▶ 作業指示 1:
次の(a)〜(c)が品野西遺跡の文章の内容と合っているかどうか、それぞれ「はい」か「いいえ」で答え、決め手となる文章の言葉をそのまま引用してください。
(a) 遺跡は水野川の右岸に広がっている。
(b) 遺跡の南端部は低い丘陵になっている。
(c) 大規模な発掘調査は平成3年から行われている。
▶ 作業指示 2:
品野西遺跡の文章の続きを、最後の文のあとから書いてください。

___ 本文 ___

品野西遺跡(品野町4‐1086地点)の発掘調査

 本遺跡は、瀬戸市品野町4丁目及び6丁目に所在します。品野盆地を西流する水野川の左岸に広がる東西約420m、南北約480mに及ぶ、大集落遺跡です。遺跡の中は、水野川近くが沖積地、その南に河岸段丘、南端部は低丘陵となっています。区画整理事業の一環として、平成3年から遺跡全域を対象とする大規模な発掘調査が行われており、遺跡の全容が明らかになっています。

___ 提供データ ___

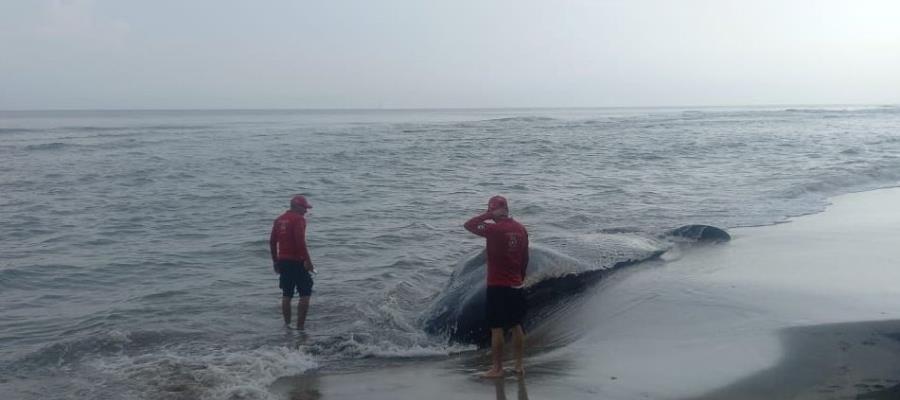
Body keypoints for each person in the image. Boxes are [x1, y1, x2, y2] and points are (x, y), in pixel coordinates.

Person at [464, 195, 529, 378]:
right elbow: (525, 258)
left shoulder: (493, 229)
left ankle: (497, 368)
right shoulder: (521, 229)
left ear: (493, 210)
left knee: (497, 328)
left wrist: (486, 215)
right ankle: (518, 366)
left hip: (497, 285)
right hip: (517, 284)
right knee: (517, 325)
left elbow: (469, 225)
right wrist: (520, 278)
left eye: (491, 210)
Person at [270, 195, 315, 330]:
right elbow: (300, 241)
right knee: (305, 293)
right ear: (297, 207)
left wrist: (275, 261)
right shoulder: (298, 219)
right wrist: (308, 261)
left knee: (287, 294)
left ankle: (287, 325)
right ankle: (300, 328)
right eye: (304, 208)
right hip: (297, 261)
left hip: (283, 261)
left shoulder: (278, 220)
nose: (306, 211)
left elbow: (272, 242)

___

▶ 作業結果 1:
(a) いいえ。「水野川の左岸に広がる」
(b) はい。「南端部は低丘陵となっています」
(c) はい。「平成3年から遺跡全域を対象とする大規模な発掘調査が行われており」

▶ 作業結果 2:
 平成28年に、遺跡南端部の丘陵において、集合住宅の建設に伴う発掘調査を行いました。調査面積は、東西20m、南北12m、面積240㎡です。調査区のすぐ北側では、多数の中世墓遺構がみつかり、15世紀を中心とする時期に墓地が形成されていたことが確認されています。今回の調査においても、遺体を荼毘に付すための施設である火葬施設を5基検出しました。そのうち、もっとも残存状態の良好であったSZ02は、平面形が南北に長い隅丸長方形の土坑で、長辺1.2m、短辺0.9m、深さは最大で0.2mを測ります。土坑の床面には、部分的に被熱痕が残っており、その上には5個の石が敷かれ、その周辺に炭化物・焼土・骨片が堆積していました。また、土坑北側では、匣鉢と思われる破片がまとまって出土しました。これが副葬品ならば、SZ02は、遺体を火葬した後に副葬品を納め、そのまま埋葬する「火葬施設墓」の可能性があります。中世墓遺構以外では、調査区南端に17世紀(江戸時代中期)の落ち込みがある他は現代溝と時期不明の遺構のみで、調査区周辺の景観を解明することはできませんでした。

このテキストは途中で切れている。